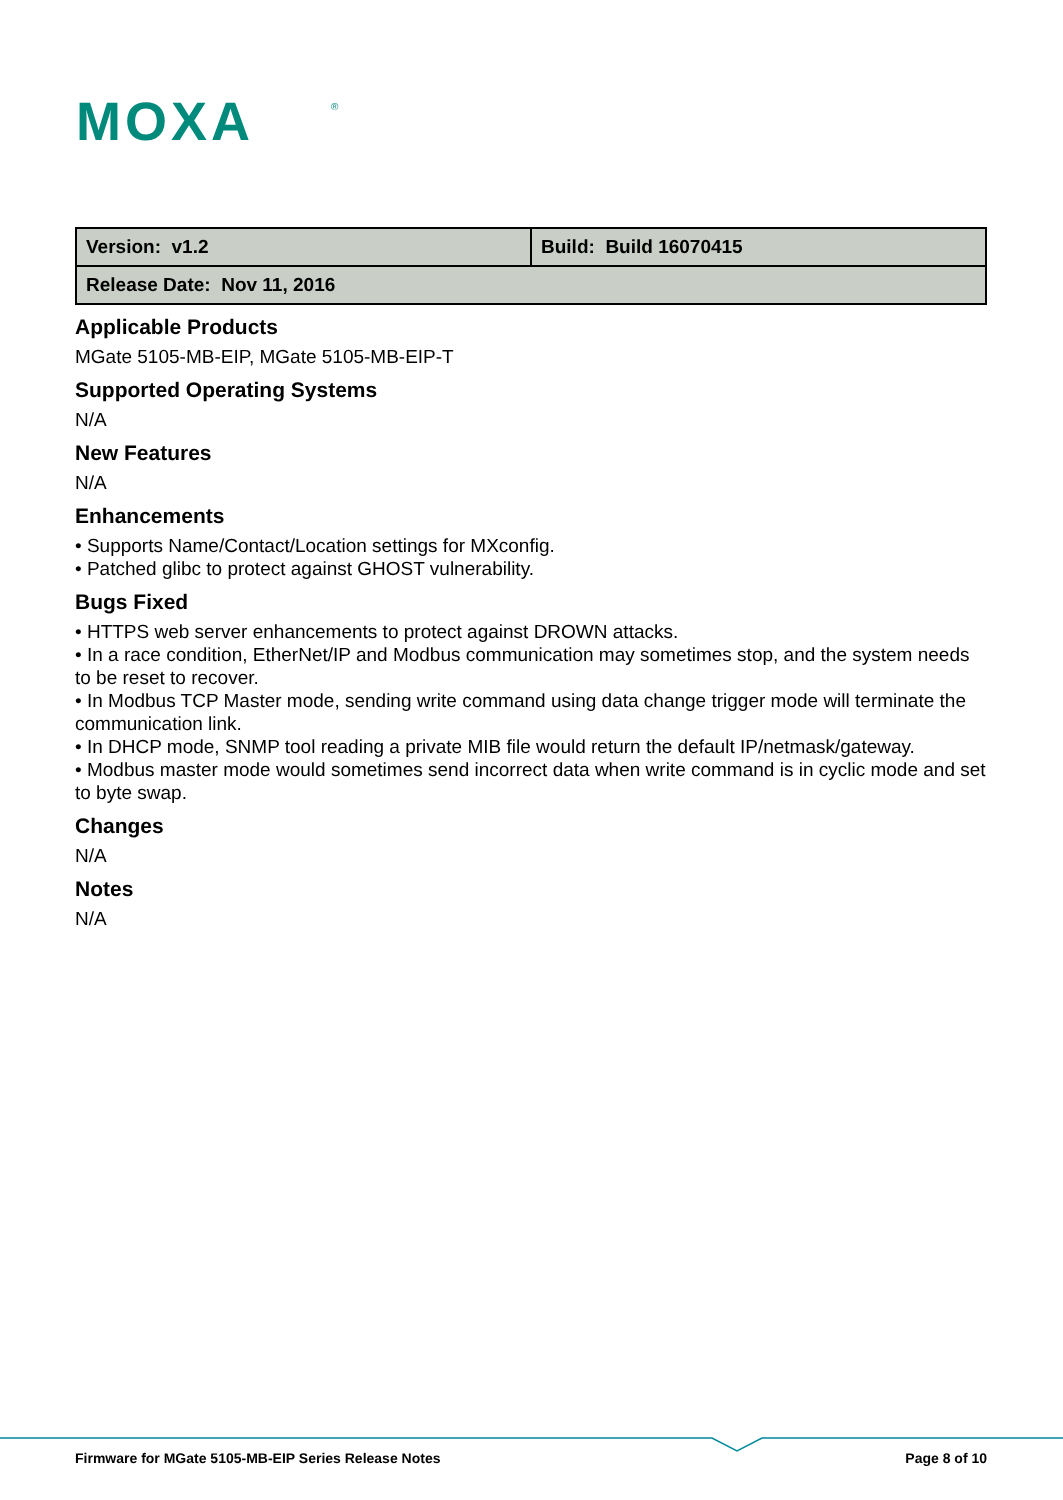MOXA
®
| Version: v1.2 | Build: Build 16070415 |
| Release Date: Nov 11, 2016 | |
Applicable Products
MGate 5105-MB-EIP, MGate 5105-MB-EIP-T
Supported Operating Systems
N/A
New Features
N/A
Enhancements
• Supports Name/Contact/Location settings for MXconfig.
• Patched glibc to protect against GHOST vulnerability.
Bugs Fixed
• HTTPS web server enhancements to protect against DROWN attacks.
• In a race condition, EtherNet/IP and Modbus communication may sometimes stop, and the system needs to be reset to recover.
• In Modbus TCP Master mode, sending write command using data change trigger mode will terminate the communication link.
• In DHCP mode, SNMP tool reading a private MIB file would return the default IP/netmask/gateway.
• Modbus master mode would sometimes send incorrect data when write command is in cyclic mode and set to byte swap.
Changes
N/A
Notes
N/A
Firmware for MGate 5105-MB-EIP Series Release Notes Page 8 of 10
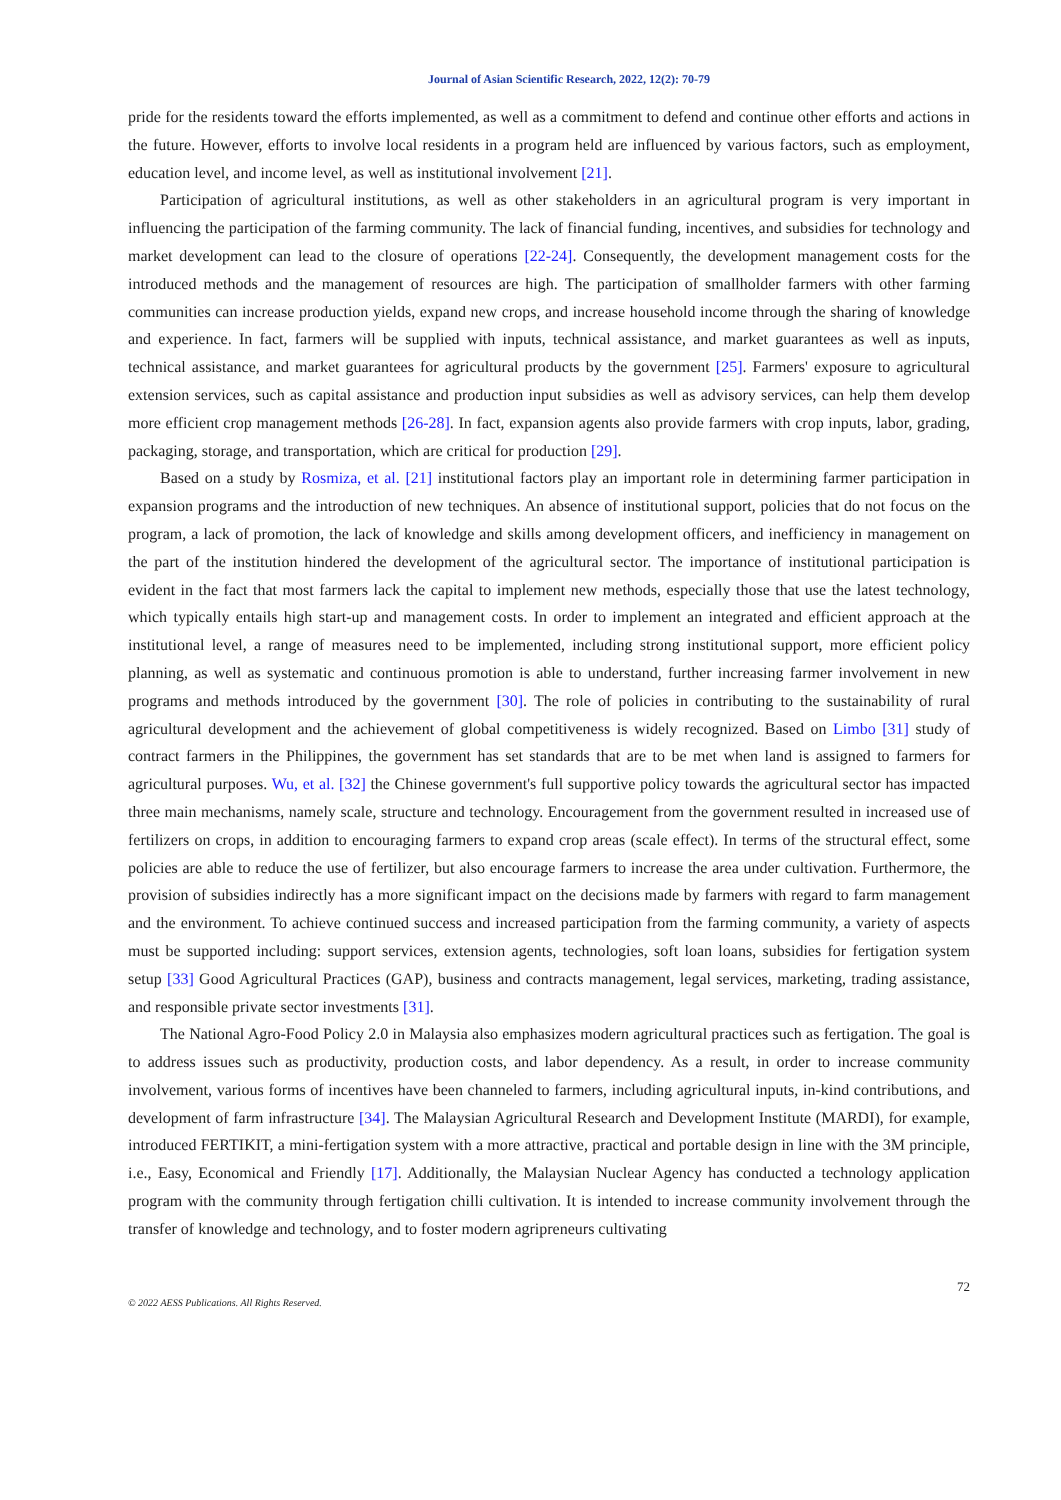Journal of Asian Scientific Research, 2022, 12(2): 70-79
pride for the residents toward the efforts implemented, as well as a commitment to defend and continue other efforts and actions in the future. However, efforts to involve local residents in a program held are influenced by various factors, such as employment, education level, and income level, as well as institutional involvement [21].
Participation of agricultural institutions, as well as other stakeholders in an agricultural program is very important in influencing the participation of the farming community. The lack of financial funding, incentives, and subsidies for technology and market development can lead to the closure of operations [22-24]. Consequently, the development management costs for the introduced methods and the management of resources are high. The participation of smallholder farmers with other farming communities can increase production yields, expand new crops, and increase household income through the sharing of knowledge and experience. In fact, farmers will be supplied with inputs, technical assistance, and market guarantees as well as inputs, technical assistance, and market guarantees for agricultural products by the government [25]. Farmers' exposure to agricultural extension services, such as capital assistance and production input subsidies as well as advisory services, can help them develop more efficient crop management methods [26-28]. In fact, expansion agents also provide farmers with crop inputs, labor, grading, packaging, storage, and transportation, which are critical for production [29].
Based on a study by Rosmiza, et al. [21] institutional factors play an important role in determining farmer participation in expansion programs and the introduction of new techniques. An absence of institutional support, policies that do not focus on the program, a lack of promotion, the lack of knowledge and skills among development officers, and inefficiency in management on the part of the institution hindered the development of the agricultural sector. The importance of institutional participation is evident in the fact that most farmers lack the capital to implement new methods, especially those that use the latest technology, which typically entails high start-up and management costs. In order to implement an integrated and efficient approach at the institutional level, a range of measures need to be implemented, including strong institutional support, more efficient policy planning, as well as systematic and continuous promotion is able to understand, further increasing farmer involvement in new programs and methods introduced by the government [30]. The role of policies in contributing to the sustainability of rural agricultural development and the achievement of global competitiveness is widely recognized. Based on Limbo [31] study of contract farmers in the Philippines, the government has set standards that are to be met when land is assigned to farmers for agricultural purposes. Wu, et al. [32] the Chinese government's full supportive policy towards the agricultural sector has impacted three main mechanisms, namely scale, structure and technology. Encouragement from the government resulted in increased use of fertilizers on crops, in addition to encouraging farmers to expand crop areas (scale effect). In terms of the structural effect, some policies are able to reduce the use of fertilizer, but also encourage farmers to increase the area under cultivation. Furthermore, the provision of subsidies indirectly has a more significant impact on the decisions made by farmers with regard to farm management and the environment. To achieve continued success and increased participation from the farming community, a variety of aspects must be supported including: support services, extension agents, technologies, soft loan loans, subsidies for fertigation system setup [33] Good Agricultural Practices (GAP), business and contracts management, legal services, marketing, trading assistance, and responsible private sector investments [31].
The National Agro-Food Policy 2.0 in Malaysia also emphasizes modern agricultural practices such as fertigation. The goal is to address issues such as productivity, production costs, and labor dependency. As a result, in order to increase community involvement, various forms of incentives have been channeled to farmers, including agricultural inputs, in-kind contributions, and development of farm infrastructure [34]. The Malaysian Agricultural Research and Development Institute (MARDI), for example, introduced FERTIKIT, a mini-fertigation system with a more attractive, practical and portable design in line with the 3M principle, i.e., Easy, Economical and Friendly [17]. Additionally, the Malaysian Nuclear Agency has conducted a technology application program with the community through fertigation chilli cultivation. It is intended to increase community involvement through the transfer of knowledge and technology, and to foster modern agripreneurs cultivating
72
© 2022 AESS Publications. All Rights Reserved.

About this task: Transcribe, word for word, the lines of the listing above from the one that contains "11, 2016 | |" through the one that contains "pride for the", keeping both ends and dropping the pictures.

Exercise response:
| Release Date: Nov 11, 2016 | |
Applicable Products
MGate 5105-MB-EIP, MGate 5105-MB-EIP-T
Supported Operating Systems
N/A
New Features
N/A
Enhancements
• Supports Name/Contact/Location settings for MXconfig.
• Patched glibc to protect against GHOST vulnerability.
Bugs Fixed
• HTTPS web server enhancements to protect against DROWN attacks.
• In a race condition, EtherNet/IP and Modbus communication may sometimes stop, and the system needs to be reset to recover.
• In Modbus TCP Master mode, sending write command using data change trigger mode will terminate the communication link.
• In DHCP mode, SNMP tool reading a private MIB file would return the default IP/netmask/gateway.
• Modbus master mode would sometimes send incorrect data when write command is in cyclic mode and set to byte swap.
Changes
N/A
Notes
N/A
Firmware for MGate 5105-MB-EIP Series Release Notes Page 8 of 10
Journal of Asian Scientific Research, 2022, 12(2): 70-79
pride for the residents toward the efforts implemented, as well as a commitment to defend and continue other efforts and actions in the future. However, efforts to involve local residents in a program held are influenced by various factors, such as employment, education level, and income level, as well as institutional involvement [21].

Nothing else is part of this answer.